Benedick stepped forward, momentarily captivated by an image of a bright wave of fast-moving water humping up, peaking, and curling over itself to break in a long, foaming tube. The sky behind was as brilliant as blood, and as he watched a human being, crouched on a narrow, colorful oblong, shot the length of the tube, just ahead of where it was collapsing into itself.
“What is he doing?” he asked, not caring if Chelsea saw his fascination.
“It’s called
surfing
. That was on Earth,” the orchid said. Benedick could hear the foreignness of the ancient words in its tone, or in the hesitation before it said them. “That was all
filmed
on Earth. The shaft has a library. The oldest among us say the
programming
repeats after about seventy-two years.”
Benedick need not have worried about his sister. She was just as captivated, one hand stretched out as if she could reach the screen—reach into the screen, perhaps. “Is that what planets look like?”
“Parts of them,” the orchid answered.
Her tongue flicked out the corner of her mouth. She said, very softly, “I always thought the thing about the
sky being blue was poetic license. You know. Hyperbole.”
Benedick looked at his youngest sister and thought of Rien, and still could not manage to make himself take her hand, or even to put into words what he thought. Which was:
I should like to see one someday, too
.
“But,” I asked, “how will man be after that? Without God and the future life? It means everything is permitted now, one can do anything?”
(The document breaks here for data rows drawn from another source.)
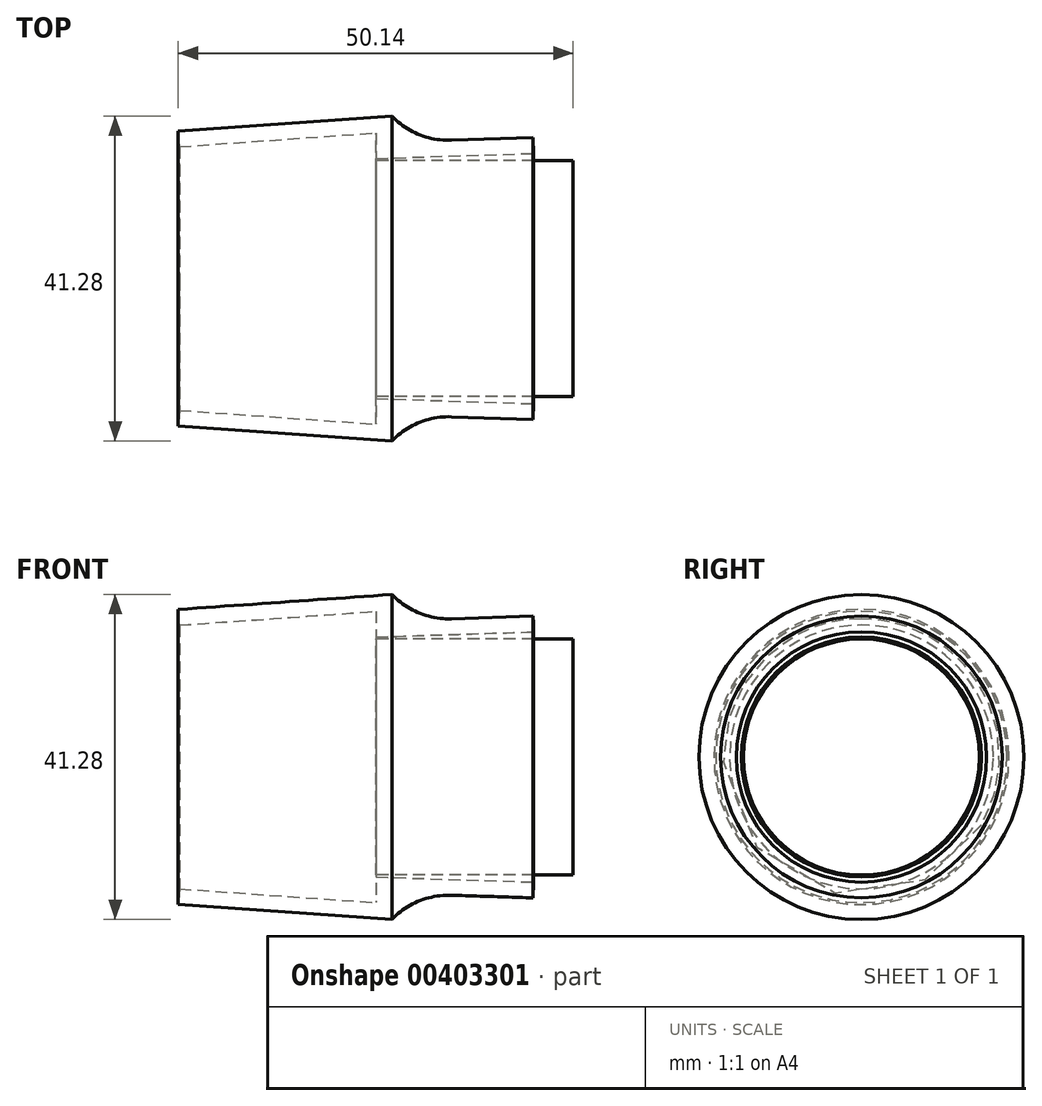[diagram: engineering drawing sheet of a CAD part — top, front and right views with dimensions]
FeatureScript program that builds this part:
annotation { "Feature Type Name" : "Feature", "Feature Type Description" : "" }
export const myFeature = defineFeature(function(context is Context, id is Id, definition is map)
    precondition{}
    {
        {
            var Q0;
            Q0=qCreatedBy(makeId("Front.planeOp"),FACE);
            var sketch = newSketch(context, id + "F0", { "sketchPlane" : qUnion([Q0])});
            skLineSegment(sketch, "E0", {"start": v(0, 15.25) * mm, "end": v(20, 15.9) * mm});
            skLineSegment(sketch, "E1", {"start": v(0, 18.5) * mm, "end": v(-25, 16.75) * mm});
            skLineSegment(sketch, "E2", {"start": v(0, 18.5) * mm, "end": v(0, 15.25) * mm});
            skLineSegment(sketch, "E3.0", {"start": v(2, 20.64) * mm, "end": v(-25.14, 18.75) * mm});
            skLineSegment(sketch, "E3.1", {"start": v(2, 20.64) * mm, "end": v(2, 17.32) * mm});
            skLineSegment(sketch, "E3.2", {"start": v(2, 17.32) * mm, "end": v(19.94, 17.9) * mm});
            skLineSegment(sketch, "E4", {"start": v(19.94, 17.9) * mm, "end": v(20, 15.9) * mm});
            skLineSegment(sketch, "E5", {"start": v(-25.14, 18.75) * mm, "end": v(-25, 16.75) * mm});
            skSolve(sketch);
        }
        {
            var Q0;
            Q0=qCreatedBy(makeId("Right.planeOp"),FACE);
            var sketch = newSketch(context, id + "F1", { "sketchPlane" : qUnion([Q0])});
            skCircle(sketch, "E6", {"center": v(0, 0) * mm, "radius": 15 * mm});
            skSolve(sketch);
        }
        {
            var Q0;
            Q0 = qSketchRegion(id + "F1", true);
            extrude(context, id + "F2", {"entities" : qUnion([Q0]), "depth" : 25 * mm});
        }
        {
            var Q0;
            Q0 = qSketchRegion(id + "F0", true);
            var Q1;
            Q1=makeQuery(id+"F2.opExtrude","CAP_EDGE",EDGE,{"disambiguationData":[OSD([sQuery(id+"F1.wireOp",EDGE,"E6")])],"isStart":true});
            sweep(context, id + "F3", {"profiles" : qUnion([Q0]), "path" : qUnion([Q1])});
        }
        {
            var Q0;
            Q0=makeQuery(id+"F3.opSweep","SWEPT_EDGE",EDGE,{"disambiguationData":[OSD([sQuery(id+"F0.wireOp",EDGE,"E3.1"),sQuery(id+"F0.wireOp",EDGE,"E3.2"),sQuery(id+"F1.wireOp",EDGE,"E6")])]});
            fillet(context, id + "F4", {"entities" : qUnion([Q0]), "radius" : 10 * mm, "tangentPropagation" : true, "allowEdgeOverflow" : false});
        }
    });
“Didn’t you know?” he said and he laughed. “Everything is permitted to the intelligent man.”
—F
YODOR
D
OSTOEVSKY
,
The Brothers Karamazov
Walking beside Samael in the midst of the serpents and their wardens, Mallory tilted his head and said into Tristen’s ear, “Does it seem accidental to you that we should find exactly these persons here, at exactly this time?”
“Providence,” Samael whispered on his other side.
Tristen dropped his hand on Mirth’s hilt. He made a low noise in the back of his throat. Snakes were deaf, so the trick was keeping his voice low enough not to attract the attention of Dorcas and her people, while making himself overheard by Samael. Fortunately, angels had excellent ears.